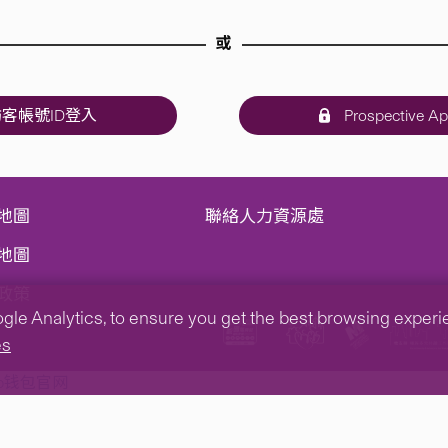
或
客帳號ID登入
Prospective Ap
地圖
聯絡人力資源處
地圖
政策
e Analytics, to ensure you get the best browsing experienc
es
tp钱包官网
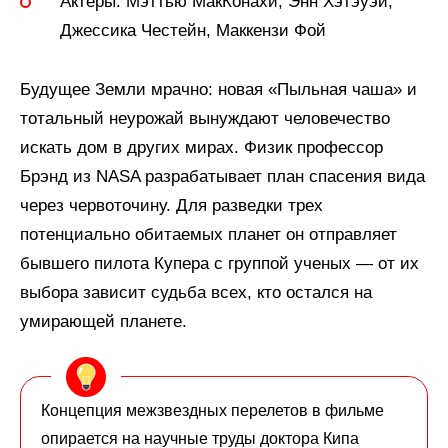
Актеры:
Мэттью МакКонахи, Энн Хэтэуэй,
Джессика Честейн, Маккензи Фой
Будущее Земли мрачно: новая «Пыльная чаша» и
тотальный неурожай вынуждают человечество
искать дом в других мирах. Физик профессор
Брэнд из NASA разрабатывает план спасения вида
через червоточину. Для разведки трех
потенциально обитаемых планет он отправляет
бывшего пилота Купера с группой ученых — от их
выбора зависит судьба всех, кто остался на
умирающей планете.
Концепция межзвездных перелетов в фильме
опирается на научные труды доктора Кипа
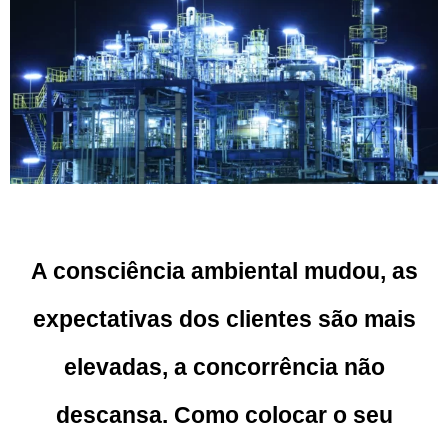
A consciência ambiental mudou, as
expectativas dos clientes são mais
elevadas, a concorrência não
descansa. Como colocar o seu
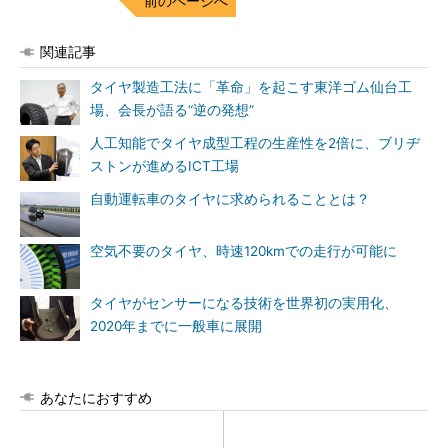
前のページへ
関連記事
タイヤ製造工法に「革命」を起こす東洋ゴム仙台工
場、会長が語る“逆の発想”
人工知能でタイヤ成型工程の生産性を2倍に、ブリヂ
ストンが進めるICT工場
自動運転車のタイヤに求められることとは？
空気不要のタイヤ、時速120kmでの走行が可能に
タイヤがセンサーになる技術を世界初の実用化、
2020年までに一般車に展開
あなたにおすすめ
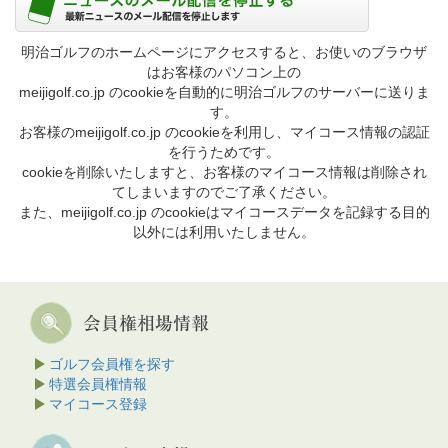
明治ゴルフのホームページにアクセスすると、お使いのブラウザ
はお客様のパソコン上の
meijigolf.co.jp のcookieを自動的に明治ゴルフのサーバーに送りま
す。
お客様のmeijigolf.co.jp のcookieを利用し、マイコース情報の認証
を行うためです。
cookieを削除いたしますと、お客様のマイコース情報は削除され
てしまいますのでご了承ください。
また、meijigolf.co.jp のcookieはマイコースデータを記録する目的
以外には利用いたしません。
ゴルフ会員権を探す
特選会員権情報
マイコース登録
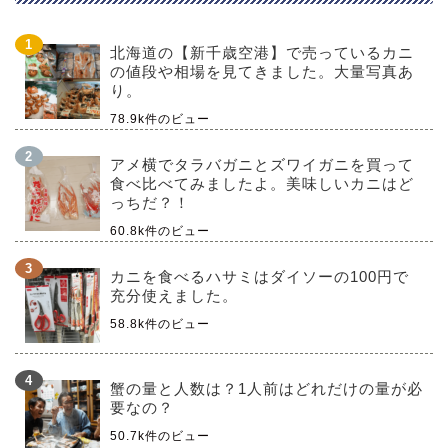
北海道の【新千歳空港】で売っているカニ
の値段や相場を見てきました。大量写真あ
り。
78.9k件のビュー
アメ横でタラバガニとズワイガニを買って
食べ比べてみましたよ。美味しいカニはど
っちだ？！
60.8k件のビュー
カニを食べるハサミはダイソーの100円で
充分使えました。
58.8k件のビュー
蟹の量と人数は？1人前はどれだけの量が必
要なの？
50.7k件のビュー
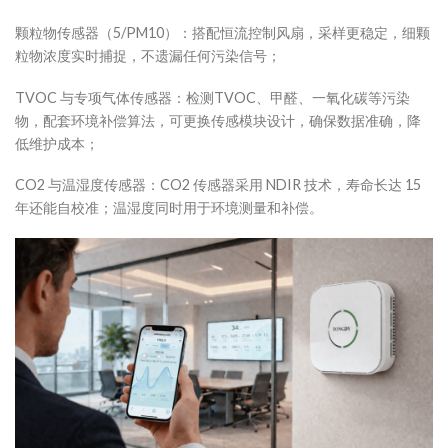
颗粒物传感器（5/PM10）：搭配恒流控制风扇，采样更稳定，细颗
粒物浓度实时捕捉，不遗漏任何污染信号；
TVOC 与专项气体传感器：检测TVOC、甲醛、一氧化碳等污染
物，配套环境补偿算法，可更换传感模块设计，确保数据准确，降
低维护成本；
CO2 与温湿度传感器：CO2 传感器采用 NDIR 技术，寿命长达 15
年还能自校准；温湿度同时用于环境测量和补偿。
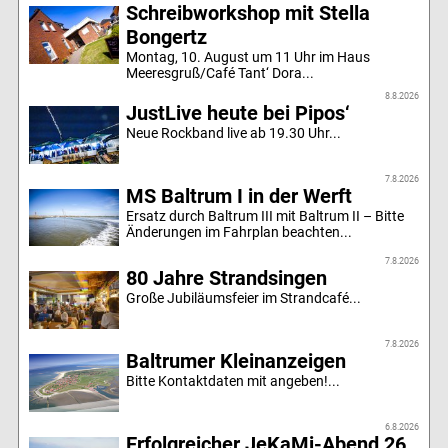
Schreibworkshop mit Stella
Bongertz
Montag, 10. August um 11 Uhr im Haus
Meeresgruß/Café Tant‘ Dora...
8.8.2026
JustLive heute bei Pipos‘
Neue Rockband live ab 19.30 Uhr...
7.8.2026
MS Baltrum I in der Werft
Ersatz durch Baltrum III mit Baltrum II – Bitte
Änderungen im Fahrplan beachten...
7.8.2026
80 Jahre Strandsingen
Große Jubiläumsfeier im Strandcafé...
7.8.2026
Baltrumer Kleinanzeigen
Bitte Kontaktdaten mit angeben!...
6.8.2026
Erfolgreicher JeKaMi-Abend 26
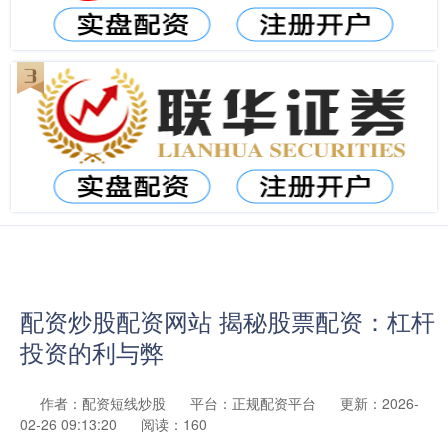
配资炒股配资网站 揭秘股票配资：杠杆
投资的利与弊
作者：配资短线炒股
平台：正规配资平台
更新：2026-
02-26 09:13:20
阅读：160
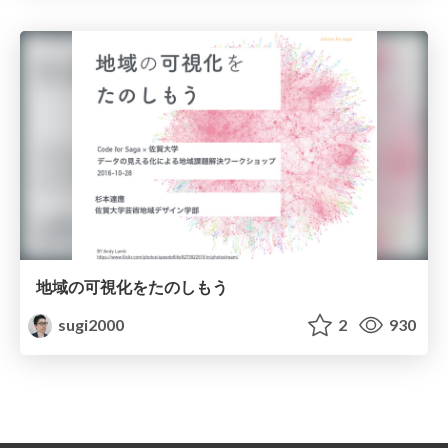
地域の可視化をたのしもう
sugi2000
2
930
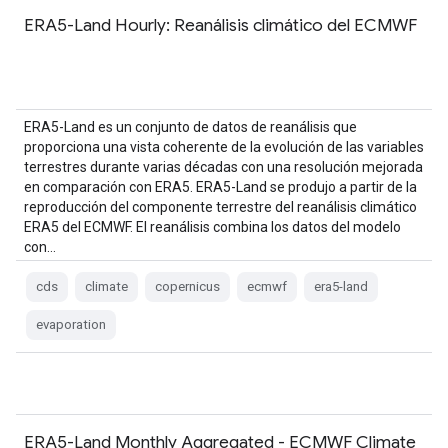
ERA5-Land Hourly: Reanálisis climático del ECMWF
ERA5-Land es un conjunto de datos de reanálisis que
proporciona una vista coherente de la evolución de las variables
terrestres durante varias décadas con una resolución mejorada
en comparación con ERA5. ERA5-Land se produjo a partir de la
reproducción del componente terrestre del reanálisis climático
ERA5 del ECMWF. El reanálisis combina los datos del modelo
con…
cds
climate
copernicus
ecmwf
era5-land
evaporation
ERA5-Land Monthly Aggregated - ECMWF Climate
• • • •
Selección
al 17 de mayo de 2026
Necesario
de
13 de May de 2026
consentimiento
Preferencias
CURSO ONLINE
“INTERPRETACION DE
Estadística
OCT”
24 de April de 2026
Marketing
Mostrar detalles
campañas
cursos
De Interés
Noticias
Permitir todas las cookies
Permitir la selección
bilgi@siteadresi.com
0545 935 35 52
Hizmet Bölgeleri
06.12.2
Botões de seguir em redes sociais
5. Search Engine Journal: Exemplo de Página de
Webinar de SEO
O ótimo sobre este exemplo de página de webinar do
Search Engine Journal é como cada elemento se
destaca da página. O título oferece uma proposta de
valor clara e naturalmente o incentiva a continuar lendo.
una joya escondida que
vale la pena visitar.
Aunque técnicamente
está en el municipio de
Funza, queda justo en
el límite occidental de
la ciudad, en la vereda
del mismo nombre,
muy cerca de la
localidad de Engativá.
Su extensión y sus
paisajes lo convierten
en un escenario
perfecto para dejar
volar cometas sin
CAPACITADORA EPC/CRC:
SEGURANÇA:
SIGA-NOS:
• • • •
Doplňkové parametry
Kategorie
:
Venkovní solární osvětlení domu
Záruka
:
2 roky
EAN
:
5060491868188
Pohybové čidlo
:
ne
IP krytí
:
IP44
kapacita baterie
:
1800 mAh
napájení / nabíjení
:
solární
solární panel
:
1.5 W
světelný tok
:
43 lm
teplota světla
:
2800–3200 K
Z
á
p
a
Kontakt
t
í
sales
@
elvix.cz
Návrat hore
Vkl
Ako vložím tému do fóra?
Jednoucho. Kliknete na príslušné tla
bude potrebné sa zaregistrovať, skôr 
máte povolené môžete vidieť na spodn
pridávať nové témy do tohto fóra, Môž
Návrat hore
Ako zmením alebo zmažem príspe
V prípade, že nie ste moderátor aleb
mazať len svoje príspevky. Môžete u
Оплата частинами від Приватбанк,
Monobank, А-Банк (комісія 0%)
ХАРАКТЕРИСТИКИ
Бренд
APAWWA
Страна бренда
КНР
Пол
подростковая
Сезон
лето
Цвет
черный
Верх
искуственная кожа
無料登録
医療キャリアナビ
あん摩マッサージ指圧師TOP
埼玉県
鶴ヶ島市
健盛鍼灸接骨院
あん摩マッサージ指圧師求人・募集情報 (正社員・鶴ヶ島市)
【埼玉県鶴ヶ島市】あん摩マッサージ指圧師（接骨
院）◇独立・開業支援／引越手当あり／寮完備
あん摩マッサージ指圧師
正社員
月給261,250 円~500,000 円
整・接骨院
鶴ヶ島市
• • • •
→ WORK REQUEST:
Filter the material for the word "Search" and copy each matching line.

→ OUTPUT OF THE TASK:
5. Search Engine Journal: Exemplo de Página de
Search Engine Journal é como cada elemento se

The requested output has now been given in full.